Cartel’in o dönemki başarısı biz dahil hiçkimsenin beklemediği kadar büyüktü. 1995-1997 arası Türkiye turnesi yaptık, sonra Avrupa’da birçok konserimiz daha oldu: Fransa, Hollanda, Avusturya… O stresli iki yıldan sonra ne olup bittiğini düşünüp hazmetmeye çalıştık. Hem ayrı düştük, hem de menajerimizden ayrıldık. Çok elemanlı gruplar bilirler, grubu bir arada tutmanın zorluğunu. Yıllar sonra da aynı insanları bir projede bir araya getirebilir, motive edebilirsiniz ama aynı atmosfer ve enerji oluşur mu? Belli değil. Cartel hikayesi başından sonuna kadar olacağı gibi oldu. Cartel yeni bir şarkı ya da albüm yaparsa ve diğer elemanlar da isterse ben olurum.

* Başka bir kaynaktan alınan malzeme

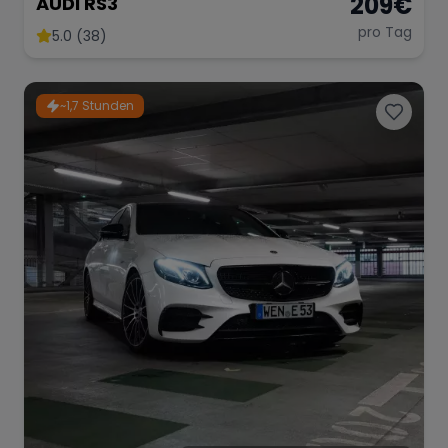
209
€
AUDI RS3
pro Tag
5.0 (38)
Range Rover
Corvette
~1,7 Stunden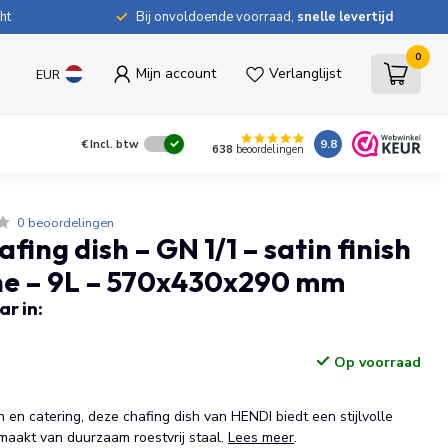
ht
Bij onvoldoende voorraad,
snelle levertijd
0
Mijn account
Verlanglijst
EUR
9.8
€
Incl. btw
638
beoordelingen
0 beoordelingen
ing dish – GN 1/1 – satin finish
ine – 9L – 570x430x290 mm
r in:
Op voorraad
n en catering, deze chafing dish van HENDI biedt een stijlvolle
emaakt van duurzaam roestvrij staal.
Lees meer
.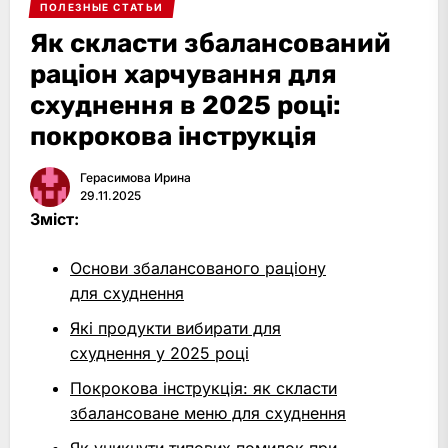
ПОЛЕЗНЫЕ СТАТЬИ
Як скласти збалансований
раціон харчування для
схуднення в 2025 році:
покрокова інструкція
Герасимова Ирина
29.11.2025
Зміст:
Основи збалансованого раціону
для схуднення
Які продукти вибирати для
схуднення у 2025 році
Покрокова інструкція: як скласти
збалансоване меню для схуднення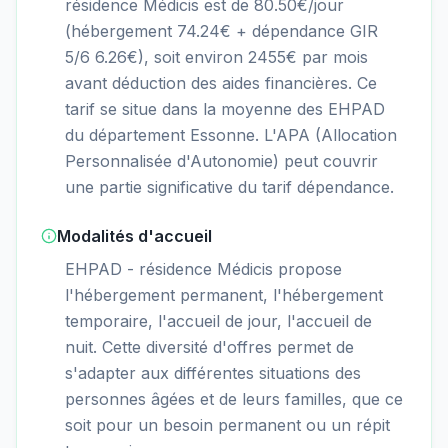
résidence Médicis est de 80.50€/jour
(hébergement 74.24€ + dépendance GIR
5/6 6.26€), soit environ 2455€ par mois
avant déduction des aides financières. Ce
tarif se situe dans la moyenne des EHPAD
du département Essonne. L'APA (Allocation
Personnalisée d'Autonomie) peut couvrir
une partie significative du tarif dépendance.
Modalités d'accueil
EHPAD - résidence Médicis propose
l'hébergement permanent, l'hébergement
temporaire, l'accueil de jour, l'accueil de
nuit. Cette diversité d'offres permet de
s'adapter aux différentes situations des
personnes âgées et de leurs familles, que ce
soit pour un besoin permanent ou un répit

Cartel Almanya’daki Türklerin sesiydi, bir başkaldırıydı. Bugünkü iklimi nasıl görüyorsunuz Almanya’da, 25 yıl sonra neler değişti sizce? Ya da, değişti mi?

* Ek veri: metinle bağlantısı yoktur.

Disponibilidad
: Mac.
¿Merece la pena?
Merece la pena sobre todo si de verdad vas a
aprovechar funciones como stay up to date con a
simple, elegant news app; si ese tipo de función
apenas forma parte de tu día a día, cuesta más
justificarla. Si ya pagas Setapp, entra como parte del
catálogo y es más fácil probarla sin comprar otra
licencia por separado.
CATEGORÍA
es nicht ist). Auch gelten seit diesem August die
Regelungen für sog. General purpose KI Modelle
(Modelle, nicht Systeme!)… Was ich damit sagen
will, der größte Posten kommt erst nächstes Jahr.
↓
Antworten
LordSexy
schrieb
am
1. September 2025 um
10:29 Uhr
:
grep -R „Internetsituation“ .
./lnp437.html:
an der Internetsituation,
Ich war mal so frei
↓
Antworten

Almanya’da da dünyada da bütün dengeler değişti diyebiliriz. Cartel 1995 yılında çıktı, ortam çok farklıydı. 1993’te Mölln ve Solingen şehirlerinde yaşanan ırkçı saldırılarda Türkler yanarak öldü. Cartel iki sene sonra, o yaşananların öfkesiyle albüm yaptı. Üstelik daha önce Almanya’daki Türkleri birleştiren ve Cartel kadar net, cesur olan başka bir şey daha yoktu. O insanlar Cartel’le gurur duydular, Cartel onların yalnızlıklarına dost ve yoldaş oldu. O yıllar, daha zihinlerde “Gastarbeiter” yani “Misafir işçi” statüsü vardı. Bugün öyle değil. Almanya artık kendisini ABD gibi göç alan bir ülke olarak görüyor. Belirli bir açılma yaşıyor. Öte yandan bu açılma buradaki sağ görüşlü insanların tepkilerine neden oldu. Şu an bütün Almanya’da AFD adındaki ırkçı parti yükselişte. Tüm Avrupa’da bir sağa kayma var. Globalizmin getirdiği tedirginlikler, aşırı mülteci alma konusu da korkuları körükledi.

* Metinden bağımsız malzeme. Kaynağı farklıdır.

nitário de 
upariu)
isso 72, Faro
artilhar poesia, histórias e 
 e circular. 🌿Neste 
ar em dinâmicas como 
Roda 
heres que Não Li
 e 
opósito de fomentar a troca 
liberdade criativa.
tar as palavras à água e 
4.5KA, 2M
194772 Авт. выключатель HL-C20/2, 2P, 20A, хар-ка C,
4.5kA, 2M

“TÜRKİYE’DE ÇOK YETENEKLİ RAPÇİLER VAR, TRAP DA ARTIK BİTİYOR”
Günümüzde çok yetenekli rap sanatçıları ortalığı kasıp kavuruyor. Siz Türkiye’ye rap müziği getirmiş insanlardan biri olarak, en çok kimleri beğeniyorsunuz içlerinde? Nasıl değerlendiriyorsunuz rap müziğin altın dönemini?
Evet, Türkçe rap aldı başını gitti. Ne güzel… Benim aslında hoşuma giden şu: Türkçe rap bugün hip hop sınırlarını da aşıp çok daha özgüvenli ve rahat tanıtıyor kendini. Sanki öğrenme dönemi bitti de şimdi karakteri şekilleniyor. Ben Ezhel, Hayki, Yener Çevik, Ceza, Ege Çubukçu gibi rapçileri severek dinliyorum. Burada saymadığım ama sevdiğim çok fazla Türk rapçi var. Şarkıdan şarkıya değişiyor.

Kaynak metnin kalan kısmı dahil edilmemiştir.